Amazon Linux 2 platforms are missing some features in the beta versions. We're working on adding support for these features. Here's a list of features that aren't supported at this time.

Platform specific considerations

This section discusses migration considerations specific to particular Elastic Beanstalk Linux platforms.

The following table lists migration information for the Amazon Linux 2 platform versions in the Docker platform.

Area Changes and information

Storage

Elastic Beanstalk configures Docker to use storage drivers to store Docker images and container data. On Amazon Linux AMI, Elastic Beanstalk used the Device Mapper storage driver. To improve performance, Elastic Beanstalk provisioned an extra Amazon EBS volume. On Amazon Linux 2 Docker platform versions, Elastic Beanstalk uses the OverlayFS storage driver, and achieves even better performance while not requiring a separate volume anymore.

With Amazon Linux AMI, if you used the BlockDeviceMappings option of the aws:autoscaling:launchconfiguration namespace to add custom storage volumes to a Docker environment, we advised you to also add the /dev/xvdcz Amazon EBS volume that Elastic Beanstalk provisions. Elastic Beanstalk doesn't provision this volume anymore, so you should remove it from your configuration files. For details, see Configuring additional storage volumes.

Private Repository Authentication

When you provide a Docker-generated authentication file to connect to a private repository, you no longer need to convert it to the older format that Amazon Linux AMI Docker platform versions required. Amazon Linux 2 Docker platform versions support the new format. For details, see Using images from a private repository.

The following table lists migration information for the Corretto platform versions in the Java SE platform.

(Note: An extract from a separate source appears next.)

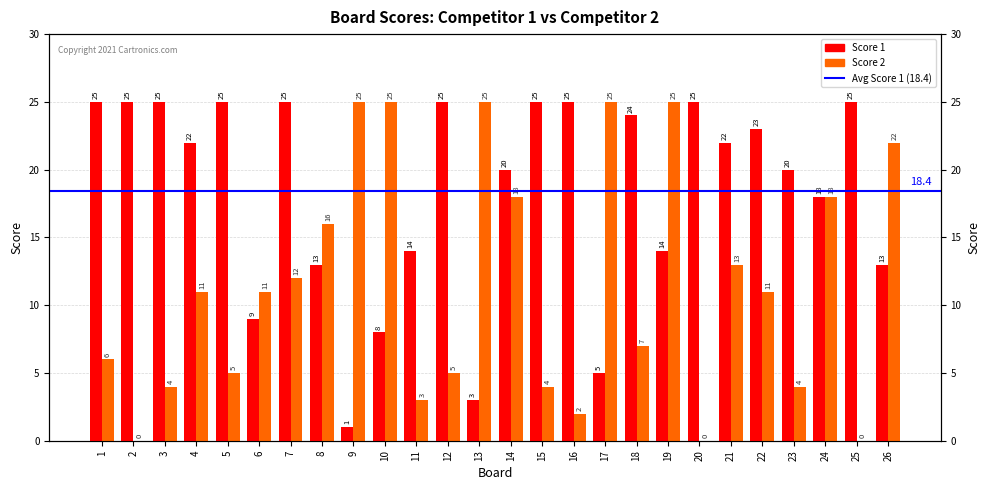

Rank the series at 24 from lowest to highest value.

Score 1, Score 2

Area Changes and information

Corretto vs. OpenJDK

To implement the Java Platform, Standard Edition (Java SE), Amazon Linux 2 platforms use Amazon Corretto, an AWS distribution of the Open Java Development Kit (OpenJDK). Prior Elastic Beanstalk Java SE platform versions use the OpenJDK packages included with Amazon Linux AMI.

Build tools

Amazon Linux 2 platforms have newer versions of the build tools: gradle, maven, and ant.

JAR file handling

On Amazon Linux 2 platforms, if your source bundle (ZIP file) contains a single JAR file and no other files, Elastic Beanstalk no longer renames the JAR file to application.jar. Renaming occurs only if you submit a JAR file on its own, not within a ZIP file.

Port passing

On Amazon Linux 2 platforms, Elastic Beanstalk doesn't pass a port value to your application process through the PORT environment variable. You can simulate this behavior for your process by configuring a PORT environment property yourself. However, if you have multiple processes, and you're counting on Elastic Beanstalk passing incremental port values to your processes (5000, 5100, 5200 etc.), you should modify your implementation. For details, see Configuring the application process with a Procfile.

Java 7

Elastic Beanstalk doesn't support an Amazon Linux 2 Java 7 platform version. If you have a Java 7 application, migrate it to Corretto 8 or Corretto 11.

The following table lists migration information for the Amazon Linux 2 platform versions in the Python platform.

Area Changes and information

WSGI server

On Amazon Linux 2 platforms, Gunicorn is the default WSGI server. If you're setting the WSGIPath option of the aws:elasticbeanstalk:container:python namespace, replace the value with Gunicorn's syntax. For details, see Python configuration namespaces.

Alternatively, you can use a Procfile to specify and configure the WSGI server. For details, see Amazon Linux 2 considerations for the Python platform.

Application path

On Amazon Linux 2 platforms, the path to the application's directory on Amazon EC2 instances of your environment is /var/app/current. It was /opt/python/current/app on Amazon Linux AMI platforms.